Betreuung im Rahmen einer selbständigen Tätigkeit

Die betreuende Person kann selbständig tätig werden. Allerdings bestehen in diesem Fall bestimmte Pflichten und sind betreffend Einkommensteuer und Umsatzsteuer einige Dinge genau zu beachten.

Wenn die zu betreuende Person (oder deren Angehörige) einen Vertrag mit einer selbständig tätigen Betreuungsperson abschließt, treffen die betreute Person (oder deren Angehörige) keine Melde- und Mitteilungsverpflichtungen gegenüber dem Finanzamt oder einem Krankenversicherungsträger.

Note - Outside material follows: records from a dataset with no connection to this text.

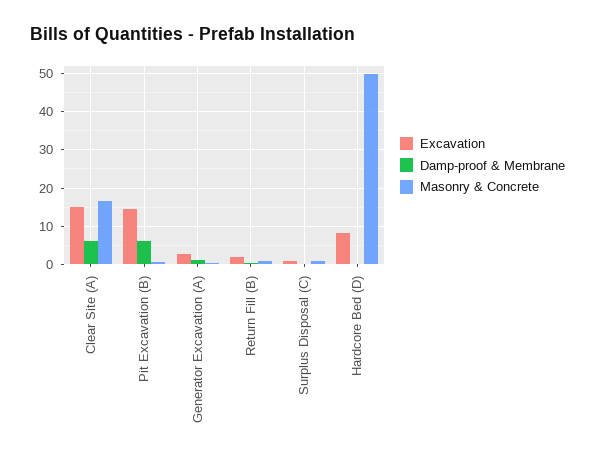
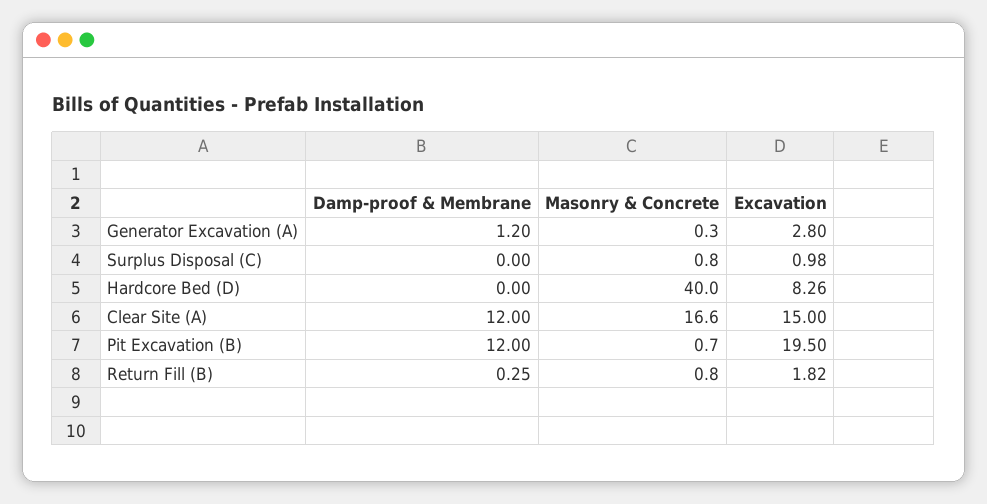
Damp-proof & Membrane, Clear Site (A): 6 -> 12
Excavation, Pit Excavation (B): 14 -> 19.5
Damp-proof & Membrane, Pit Excavation (B): 6 -> 12
Masonry & Concrete, Hardcore Bed (D): 50 -> 40

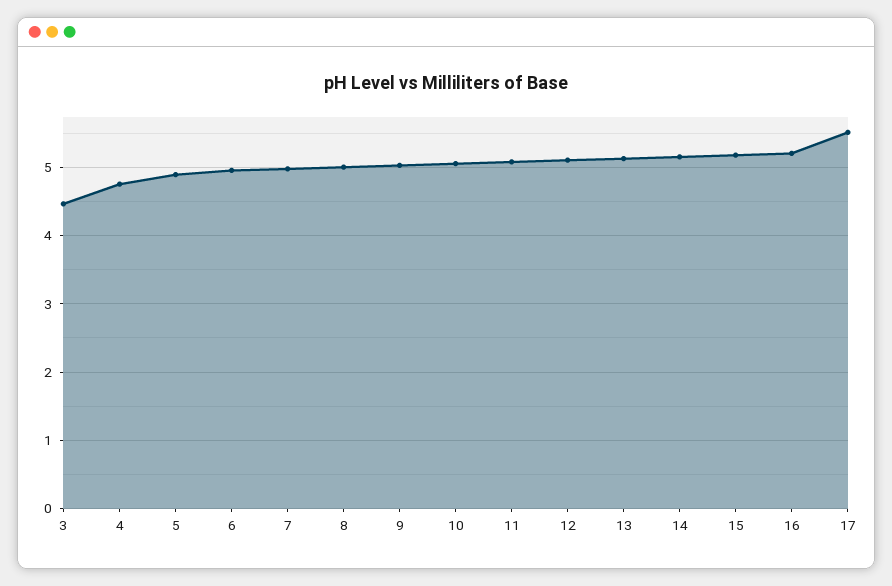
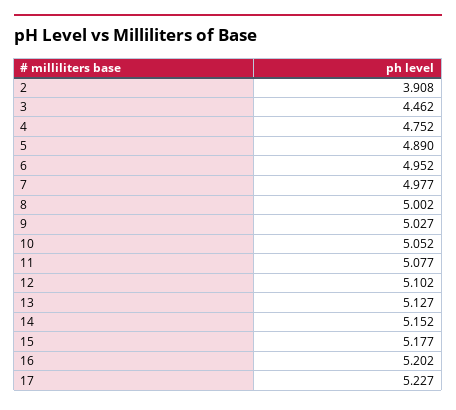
17: 5.5 -> 5.227
2: none -> 3.908

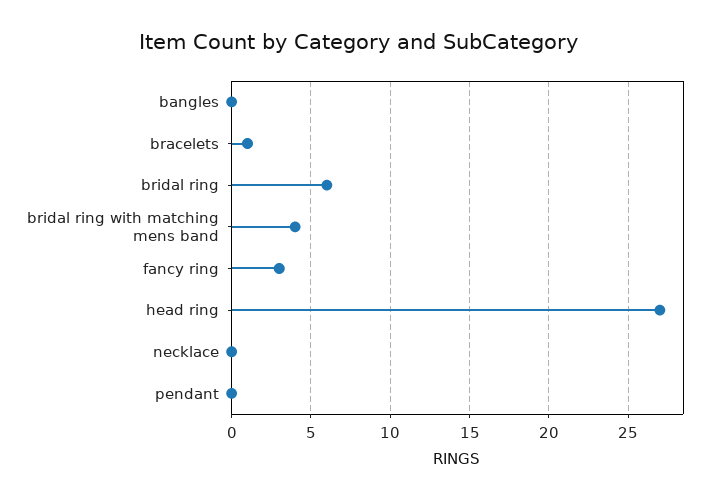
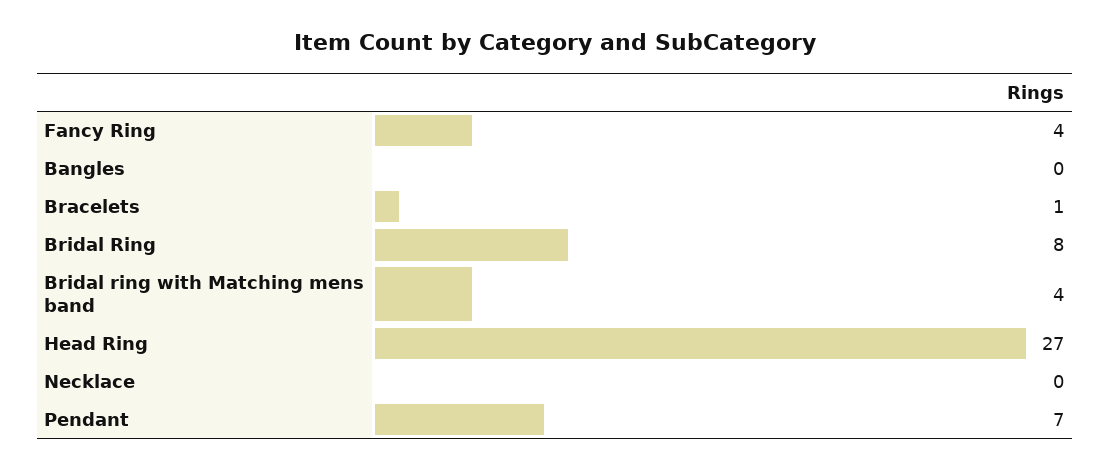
bridal ring: 6 -> 8
fancy ring: 3 -> 4
pendant: 0 -> 7

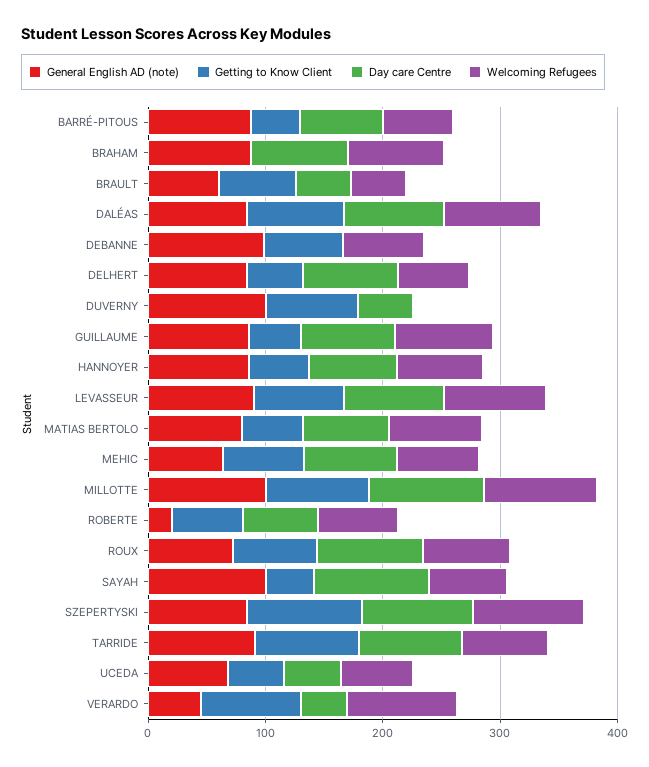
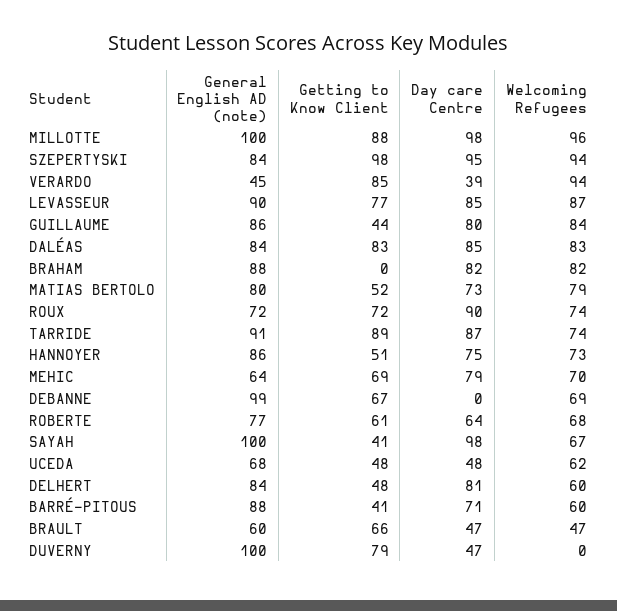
General English AD (note), ROBERTE: 20 -> 77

Verpflichtungen der selbständig tätigen Betreuungsperson

  • Anmeldung bei der Sozialversicherungsanstalt der gewerblichen Wirtschaft
  • Anmeldung des Gewerbes bei der Gewerbebehörde; bei erstmaligem Tätigwerden im Sinne des Hausbetreuungsgesetzes stehen die Begünstigungen des NeuFÖG zu
  • Abfuhr der Sozialversicherungsbeiträge
  • Bei Steuerpflicht: Abgabe einer Steuererklärung beim zuständigen Finanzamt

Einkommensteuer

Die selbständig tätige Betreuungsperson bezieht Einkünfte aus Gewerbebetrieb. Für die Ermittlung des Gewinnes sind die erhaltenen Honorare (inklusive Fahrtkostenersätze) um Sachbezüge zu erhöhen. Für die Bereitstellung von Kost und Quartier ist der Sachbezugswert für die volle freie Station in Höhe von 196,20 Euro pro Monat bzw. 98,10 Euro für einen halben Monat bzw. 6,54 Euro täglich hinzuzurechnen.

Von den Einnahmen werden die Betriebsausgaben (tatsächlicher Aufwand wie zB Fahrtkosten zwischen in- oder ausländischem Wohnort und Ort der Betreuungstätigkeit) abgezogen. Anstelle der tatsächlichen Betriebsausgaben können unter Zugrundelegung der so genannten Basispauschalierung 12 % der Einnahmen sowie die Sozialversicherungsbeiträge abgezogen werden.

Übersteigt das gesamte Einkommen im Kalenderjahr den Betrag von 11.000 Euro, muss bei unbeschränkter Steuerpflicht in Österreich eine Einkommensteuererklärung abgegeben werden. In diesem Fall wird es zu einer Einkommensteuerbelastung und zu Einkommensteuervorauszahlungen für die Folgejahre kommen.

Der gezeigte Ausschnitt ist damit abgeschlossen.